Cada KN95 custou US$ 1,65, ou R$ 8,65, pela cotação do dólar no momento da compra.
Segundo o documento interno do Ministério da Saúde, a pesquisa feita levou em conta contratos anteriores a janeiro de 2020. Antes, portanto, da pandemia do novo coronavírus.
“Os preços localizados foram muito inferiores muito provavelmente porque, à época, estes insumos não eram tão demandados, tendo seu consumo elevado radicalmente somente a partir de fevereiro de 2020”, cita o documento.
Por isso, a coordenação decidiu fazer pesquisas aleatórias em sites abertos que ofereciam máscaras do tipo N95 ou PFF2 —equivalentes à KN95, como se acreditava naquele momento.
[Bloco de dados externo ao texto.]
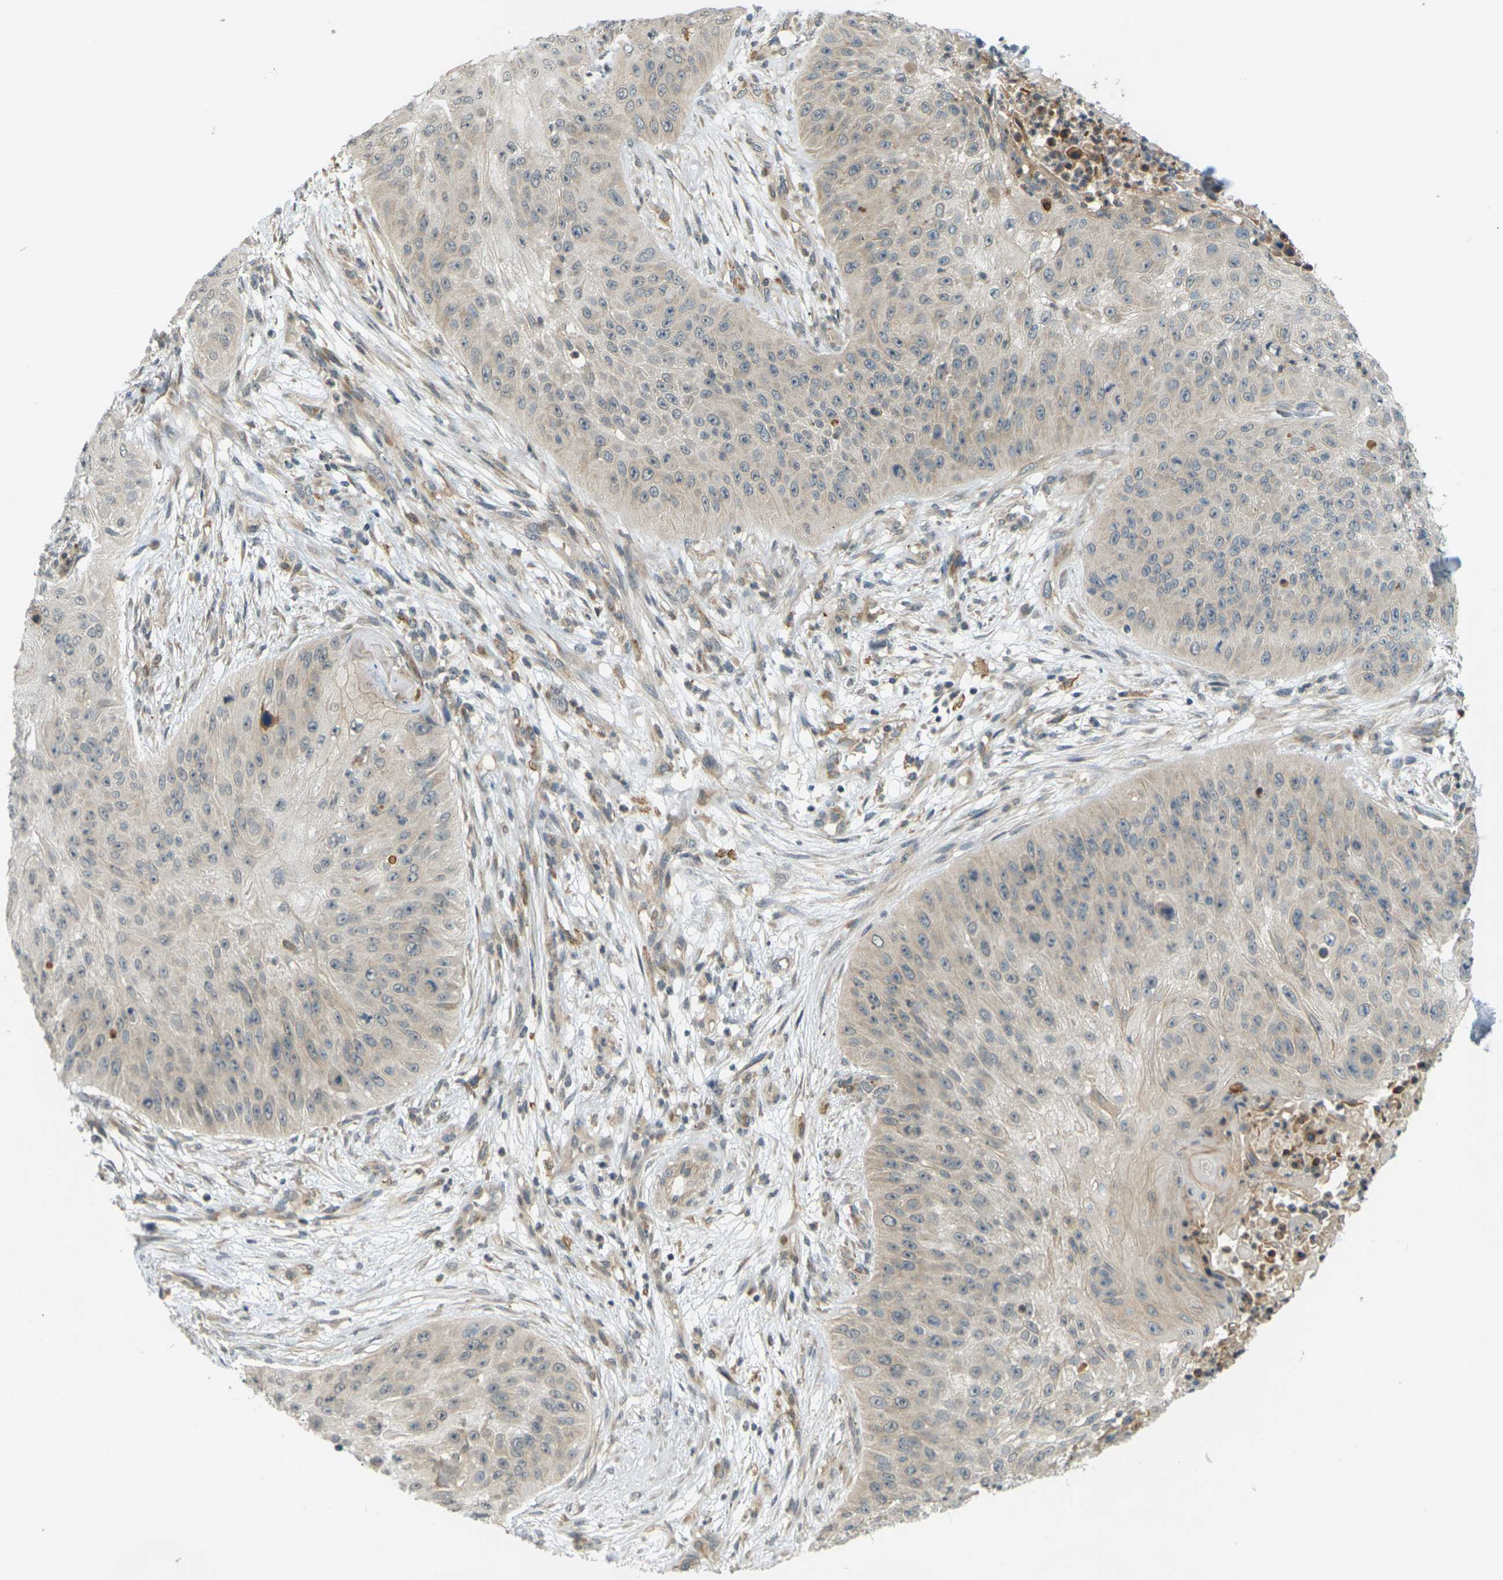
{"staining": {"intensity": "weak", "quantity": ">75%", "location": "cytoplasmic/membranous"}, "tissue": "skin cancer", "cell_type": "Tumor cells", "image_type": "cancer", "snomed": [{"axis": "morphology", "description": "Squamous cell carcinoma, NOS"}, {"axis": "topography", "description": "Skin"}], "caption": "Skin cancer (squamous cell carcinoma) tissue shows weak cytoplasmic/membranous staining in about >75% of tumor cells The protein of interest is stained brown, and the nuclei are stained in blue (DAB IHC with brightfield microscopy, high magnification).", "gene": "SOCS6", "patient": {"sex": "female", "age": 80}}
As pesquisas foram feitas para compras unitárias, como consta dos documentos entregues à CPI. E encontraram, mais uma vez, preços inferiores ao pago pelas máscaras KN95.
Pelo menos três resultados apontaram preços menores: R$ 3,33, R$ 5,69 e R$ 7. Os demais oscilavam entre R$ 16,41 e R$ 30. A média era superior ao preço cobrado pela empresa contratada.
Para justificar a compra das máscaras, a coordenação do Ministério da Saúde evocou trecho de MP (medida provisória) vigente que permitia contratações por valores superiores “decorrentes de oscilações ocasionadas pela variação de preços, hipótese em que deverá haver justificativa nos autos”.
“A compra emergencial, por si só, tende a não favorecer a obtenção da proposta mais vantajosa para a administração, devido ao curto prazo para sua efetivação e o enxuto prazo para entrega”, afirma o documento.
E prossegue: “Partindo desse cenário de urgência, entende-se que a aquisição com um preço levemente superior ao que o mercado paga (em condições normais) se encontra condizente com a situação vivenciada”.
A Colmer não tem expertise para análise sanitária dos produtos, cita o parecer, de 2 de abril de 2020. O contrato foi assinado no dia 8 do mesmo mês.
Assim que chegaram aos estados, as máscaras acabaram estocadas, sem possibilidade de envio aos hospitais, diante da inscrição “non-medical” nas embalagens. Depois da posição da Anvisa, contrária ao uso por profissionais de saúde, os produtos passaram a ser distribuídos para uso diverso do hospitalar.
As máscaras foram vendidas por uma empresa de Hong Kong, a Global Base Development HK Limited, representada no Brasil pela 356 Distribuidora, Importadora e Exportadora, cujo dono, Freddy Rabbat, atua no mercado de relógios de luxo suíços —é ele quem assina o contrato com o governo federal.
Em nota assinada pelos advogados Eduardo Diamantino e Fabio Tofic, a distribuidora afirmou que o preço praticado foi compatível com os valores de mercado.
“Havia uma escassez de máscaras no mercado mundial. No auge da corrida global, países como EUA e França encomendaram bilhões de máscaras, além de seus agentes estarem comprando máscaras em dinheiro nas pistas de decolagem dos aeroportos chineses, o que causou disparada de preços em todo o mundo”, cita.
A empresa apresentou menor preço e maior disponibilidade entre os concorrentes, conforme os advogados.
“Os cinco fabricantes chineses do produto atestaram a segurança do uso em ambiente hospitalar não cirúrgico. Não foram reportadas à empresa quaisquer reclamações, jamais tendo sido proibidos por qualquer ato normativo. Todas as máscaras dispõe de certificação aceita internacionalmente, e obtiveram resultados conclusivos de eficácia na retenção de 95% de partículas”, diz a nota.
Além de inquéritos no MPF e da CPI da Covid, o TCU (Tribunal de Contas da União) também passou a investigar a compra das máscaras após a publicação da reportagem pela Folha.
Auditores do TCU identificaram um relatório parcial de fiscalização interna que registrou “divergências em parte das cargas de máscaras recebidas”. Segundo o Ministério da Saúde, o desfalque foi de apenas 6,3 mil itens, repostos em dezembro.
A CGU (Controladoria-Geral da União), por sua vez, informou ao MPF em setembro que o contrato estava sob análise. A reportagem questionou o órgão sobre os resultados dessa análise, oito meses depois. Não houve resposta.